You also have to ask why is she contracting? If there is an abruption or infection we wouldn't want to tocolyze her.

In the setting described it might be reasonable to try a tocolytic for an hour or two if she is not bleeding to ensure a controlled environment. If it is going to take 6 plus hours to do the cross matching and she was truly laboring I don't think it would be worth the risk to wait.

True, but the original post didn't give much detail about the "labor" or other things (hemodynamic stability, fetal status, bleeding, etc.)

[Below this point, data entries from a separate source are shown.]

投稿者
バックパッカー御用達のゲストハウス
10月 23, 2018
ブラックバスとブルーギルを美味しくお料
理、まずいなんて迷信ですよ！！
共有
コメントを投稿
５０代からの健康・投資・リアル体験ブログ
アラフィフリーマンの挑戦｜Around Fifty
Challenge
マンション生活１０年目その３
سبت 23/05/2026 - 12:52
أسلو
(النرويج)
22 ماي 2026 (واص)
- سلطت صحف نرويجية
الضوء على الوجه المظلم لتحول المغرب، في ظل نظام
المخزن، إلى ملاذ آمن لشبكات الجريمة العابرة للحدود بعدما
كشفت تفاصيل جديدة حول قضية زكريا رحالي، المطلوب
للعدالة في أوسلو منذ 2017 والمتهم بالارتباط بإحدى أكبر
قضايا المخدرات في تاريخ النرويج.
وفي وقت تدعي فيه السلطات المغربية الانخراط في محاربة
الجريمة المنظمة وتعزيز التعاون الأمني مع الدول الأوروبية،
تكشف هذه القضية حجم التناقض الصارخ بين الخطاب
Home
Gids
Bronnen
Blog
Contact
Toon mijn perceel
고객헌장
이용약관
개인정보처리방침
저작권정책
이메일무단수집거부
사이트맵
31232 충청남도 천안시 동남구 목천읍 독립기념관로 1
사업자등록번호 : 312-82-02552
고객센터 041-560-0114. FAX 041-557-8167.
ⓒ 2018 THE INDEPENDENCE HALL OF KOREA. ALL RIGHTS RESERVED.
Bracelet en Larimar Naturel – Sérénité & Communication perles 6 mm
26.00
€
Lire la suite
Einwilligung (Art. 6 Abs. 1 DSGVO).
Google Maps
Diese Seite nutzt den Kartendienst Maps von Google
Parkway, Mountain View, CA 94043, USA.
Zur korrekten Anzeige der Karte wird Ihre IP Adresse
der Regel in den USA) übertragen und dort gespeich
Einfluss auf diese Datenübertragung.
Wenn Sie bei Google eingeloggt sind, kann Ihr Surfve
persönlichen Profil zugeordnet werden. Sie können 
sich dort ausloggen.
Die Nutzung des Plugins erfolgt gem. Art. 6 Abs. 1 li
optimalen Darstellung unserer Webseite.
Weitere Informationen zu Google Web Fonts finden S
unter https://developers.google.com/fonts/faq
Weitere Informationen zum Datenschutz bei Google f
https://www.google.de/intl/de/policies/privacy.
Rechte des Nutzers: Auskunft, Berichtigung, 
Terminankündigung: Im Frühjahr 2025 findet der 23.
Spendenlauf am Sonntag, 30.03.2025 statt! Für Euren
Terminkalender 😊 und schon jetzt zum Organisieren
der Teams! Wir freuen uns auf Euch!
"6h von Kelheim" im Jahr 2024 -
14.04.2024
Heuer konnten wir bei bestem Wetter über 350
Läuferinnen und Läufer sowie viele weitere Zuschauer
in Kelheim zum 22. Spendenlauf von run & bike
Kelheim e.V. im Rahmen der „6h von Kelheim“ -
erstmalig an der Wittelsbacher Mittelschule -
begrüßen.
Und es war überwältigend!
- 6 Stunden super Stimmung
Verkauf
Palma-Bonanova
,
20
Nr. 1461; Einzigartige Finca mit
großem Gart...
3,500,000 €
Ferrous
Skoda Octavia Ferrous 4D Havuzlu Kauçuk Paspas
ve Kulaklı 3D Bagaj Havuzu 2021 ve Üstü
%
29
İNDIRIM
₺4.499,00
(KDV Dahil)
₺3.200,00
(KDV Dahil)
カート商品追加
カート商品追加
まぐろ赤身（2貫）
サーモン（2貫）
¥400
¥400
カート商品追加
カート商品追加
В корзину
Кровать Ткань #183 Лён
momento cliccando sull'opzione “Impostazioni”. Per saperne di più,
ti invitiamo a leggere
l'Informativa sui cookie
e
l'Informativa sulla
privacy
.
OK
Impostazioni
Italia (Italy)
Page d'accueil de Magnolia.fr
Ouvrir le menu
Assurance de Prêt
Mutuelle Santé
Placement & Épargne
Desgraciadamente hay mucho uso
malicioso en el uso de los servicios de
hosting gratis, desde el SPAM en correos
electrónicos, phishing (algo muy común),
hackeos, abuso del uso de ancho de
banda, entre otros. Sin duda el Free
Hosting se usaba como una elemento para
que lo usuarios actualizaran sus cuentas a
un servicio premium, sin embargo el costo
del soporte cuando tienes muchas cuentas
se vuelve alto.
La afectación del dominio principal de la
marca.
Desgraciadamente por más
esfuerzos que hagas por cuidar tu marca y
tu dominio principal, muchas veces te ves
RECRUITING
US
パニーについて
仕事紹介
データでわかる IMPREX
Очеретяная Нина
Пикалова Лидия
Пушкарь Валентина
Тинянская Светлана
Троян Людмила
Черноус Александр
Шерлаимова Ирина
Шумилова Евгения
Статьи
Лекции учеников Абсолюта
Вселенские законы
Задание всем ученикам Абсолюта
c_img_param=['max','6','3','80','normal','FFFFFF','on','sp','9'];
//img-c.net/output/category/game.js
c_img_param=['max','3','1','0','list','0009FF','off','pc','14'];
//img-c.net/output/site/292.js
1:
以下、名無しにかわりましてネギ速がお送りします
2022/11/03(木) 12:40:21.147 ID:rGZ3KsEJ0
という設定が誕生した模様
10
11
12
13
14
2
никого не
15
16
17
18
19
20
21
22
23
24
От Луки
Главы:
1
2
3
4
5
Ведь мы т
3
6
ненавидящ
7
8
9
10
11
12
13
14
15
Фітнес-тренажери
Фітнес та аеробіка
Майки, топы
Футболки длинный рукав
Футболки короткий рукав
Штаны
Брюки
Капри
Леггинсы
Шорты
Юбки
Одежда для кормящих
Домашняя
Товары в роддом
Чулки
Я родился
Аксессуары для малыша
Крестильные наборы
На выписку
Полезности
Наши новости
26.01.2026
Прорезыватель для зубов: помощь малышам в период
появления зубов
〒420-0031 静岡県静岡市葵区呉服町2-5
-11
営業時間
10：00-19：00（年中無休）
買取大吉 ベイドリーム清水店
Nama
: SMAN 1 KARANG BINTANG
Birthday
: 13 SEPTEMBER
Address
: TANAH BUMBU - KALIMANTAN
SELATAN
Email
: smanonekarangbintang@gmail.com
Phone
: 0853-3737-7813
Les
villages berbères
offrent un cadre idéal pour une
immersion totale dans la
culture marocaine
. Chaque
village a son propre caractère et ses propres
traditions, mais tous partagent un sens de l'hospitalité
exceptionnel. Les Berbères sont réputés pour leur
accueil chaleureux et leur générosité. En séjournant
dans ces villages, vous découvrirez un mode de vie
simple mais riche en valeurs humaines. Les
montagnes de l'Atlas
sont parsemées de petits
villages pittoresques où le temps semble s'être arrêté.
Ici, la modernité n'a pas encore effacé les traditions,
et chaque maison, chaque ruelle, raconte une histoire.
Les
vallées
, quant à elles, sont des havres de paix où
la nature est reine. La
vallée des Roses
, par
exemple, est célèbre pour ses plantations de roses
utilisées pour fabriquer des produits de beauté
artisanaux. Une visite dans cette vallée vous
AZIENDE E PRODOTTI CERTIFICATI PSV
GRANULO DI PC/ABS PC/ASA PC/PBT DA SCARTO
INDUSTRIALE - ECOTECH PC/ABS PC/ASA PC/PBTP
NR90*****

And as you said, tocolysis may buy you time to let everyone's adrenaline levels drop and little and have a more thorough assessment of the situation, all with the goal of possibly doing this C/S in a little more controlled manner.
 
Ob resident here.

We had a similar situation the other week. Luckily she was not in active labor and just latently laboring. We were able to do the c-hyst under general anesthesia in a controlled environment, with the cell saver. We did not have the antibody issue however.

On more than one occasion I have used the cell saver at the time of c/s. We have both sets of suction hooked up. We use cell saver prior to myotomy. Switch to regular suction during delivery until the placenta is gone, then switch back to cell saver. This is saved for situations where we expect a massive blood loss.

In this situation if she was truly laboring with a previa and likely accreta, and she was near term there is no way tocolytics would work. I would go with the O- blood and the cell saver and get the situation under control rather than wait until after the bleeding starts.

Thanks for posting. I would only add that in the presence of one of the minor antibodies, I don't think O- has any advantage over type-specific vis-a-vis transfusion reactions. I would probably save the O- for the next patient and use type-specific.
 
Thanks for posting. I would only add that in the presence of one of the minor antibodies, I don't think O- has any advantage over type-specific vis-a-vis transfusion reactions. I would probably save the O- for the next patient and use type-specific.

fair enough. I don't know much about minor antibodies and the risk of transfusion reaction.